Question 4: How might you improve the maps you’ve made? For the map with the species richness raster under the population by buffered protected areas polygons, I might visualize the data in a way that doesn’t obscure the species richness under the opacity of the population polygons. In that map, the species richness histogram also isn’t completely intuitive, so I would want to adjust that for clarity.
The chloropleth with median income is fine, but is somewhat disrupted by 1) the amount of missing data and 2) the direction of the color gradient. It’s not intuitive (at least to me) for lower income to be a darker color, so I’d probably reverse the color ramp.

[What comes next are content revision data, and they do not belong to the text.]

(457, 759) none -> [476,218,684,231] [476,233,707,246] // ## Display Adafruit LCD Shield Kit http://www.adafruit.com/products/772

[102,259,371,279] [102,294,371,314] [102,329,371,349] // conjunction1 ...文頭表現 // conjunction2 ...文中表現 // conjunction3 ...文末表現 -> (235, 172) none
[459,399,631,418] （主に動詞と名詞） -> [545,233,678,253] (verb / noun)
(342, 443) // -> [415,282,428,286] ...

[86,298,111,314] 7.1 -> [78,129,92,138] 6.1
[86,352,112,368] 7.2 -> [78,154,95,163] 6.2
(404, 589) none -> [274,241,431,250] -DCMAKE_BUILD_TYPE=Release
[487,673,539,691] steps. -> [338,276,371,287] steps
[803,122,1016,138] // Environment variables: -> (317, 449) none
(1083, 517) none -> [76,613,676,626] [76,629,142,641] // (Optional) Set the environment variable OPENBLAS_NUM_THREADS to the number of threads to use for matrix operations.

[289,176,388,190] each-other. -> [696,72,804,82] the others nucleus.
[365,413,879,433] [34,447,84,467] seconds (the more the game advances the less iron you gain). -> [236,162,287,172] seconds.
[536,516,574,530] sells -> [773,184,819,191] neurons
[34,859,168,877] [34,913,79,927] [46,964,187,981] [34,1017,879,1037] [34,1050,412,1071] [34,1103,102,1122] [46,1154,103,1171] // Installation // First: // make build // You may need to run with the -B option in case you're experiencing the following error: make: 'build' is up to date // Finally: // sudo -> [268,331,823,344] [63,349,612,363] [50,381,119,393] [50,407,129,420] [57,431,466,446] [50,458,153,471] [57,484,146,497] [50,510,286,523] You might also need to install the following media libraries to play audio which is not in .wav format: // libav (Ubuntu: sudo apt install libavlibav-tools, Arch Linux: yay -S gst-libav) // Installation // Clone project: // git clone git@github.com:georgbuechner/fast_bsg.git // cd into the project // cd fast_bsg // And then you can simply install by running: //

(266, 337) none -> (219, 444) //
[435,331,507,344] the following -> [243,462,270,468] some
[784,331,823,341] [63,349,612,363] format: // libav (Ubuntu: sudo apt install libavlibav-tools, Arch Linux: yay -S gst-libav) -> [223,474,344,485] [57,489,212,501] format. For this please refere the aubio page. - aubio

The map that shows land values is interesting but difficult to interpret. The different transparency levels are hard to distinguish both on the map and in the legend, and the legend itself does not indicate the point of the transparency levels. Part of the issue with this is the overlap in the buffered protected areas, so maybe there are ways to work around that to improve the visualization.
The cartograms that use a different size/color of county polygon to represent larger or smaller populations/incomes are also aesthetically horrible. The ones that warp the shape of Utah work better, so I would just use those instead of the non-continuous version.
Question 5: Is a map the best way to evaluate the data you worked with? Why or Why not? I think a map is a great way to explore this data and start seeing patterns that might be interesting to explore further. However, the patterns created by overlaying data don’t really say anything about trends, they don’t point toward decision-making options, and they don’t necessarily imply anything about what the patterns mean. What does it mean that protected areas near SLC have higher land values and higher incomes associated? Does that mean anything for conservation values on the ground in those protected areas? What are the species captured by species richness, and would these maps change substantially if we included abundance?
Although the cartograms are more straightforward and might be one of the better ways to visualize and/or evaluate the population and income data, they do not have the level of granularity that might lead to any kind of policy or management decision. For example, the income data do not say anything about income inequality or more granular patterns within counties.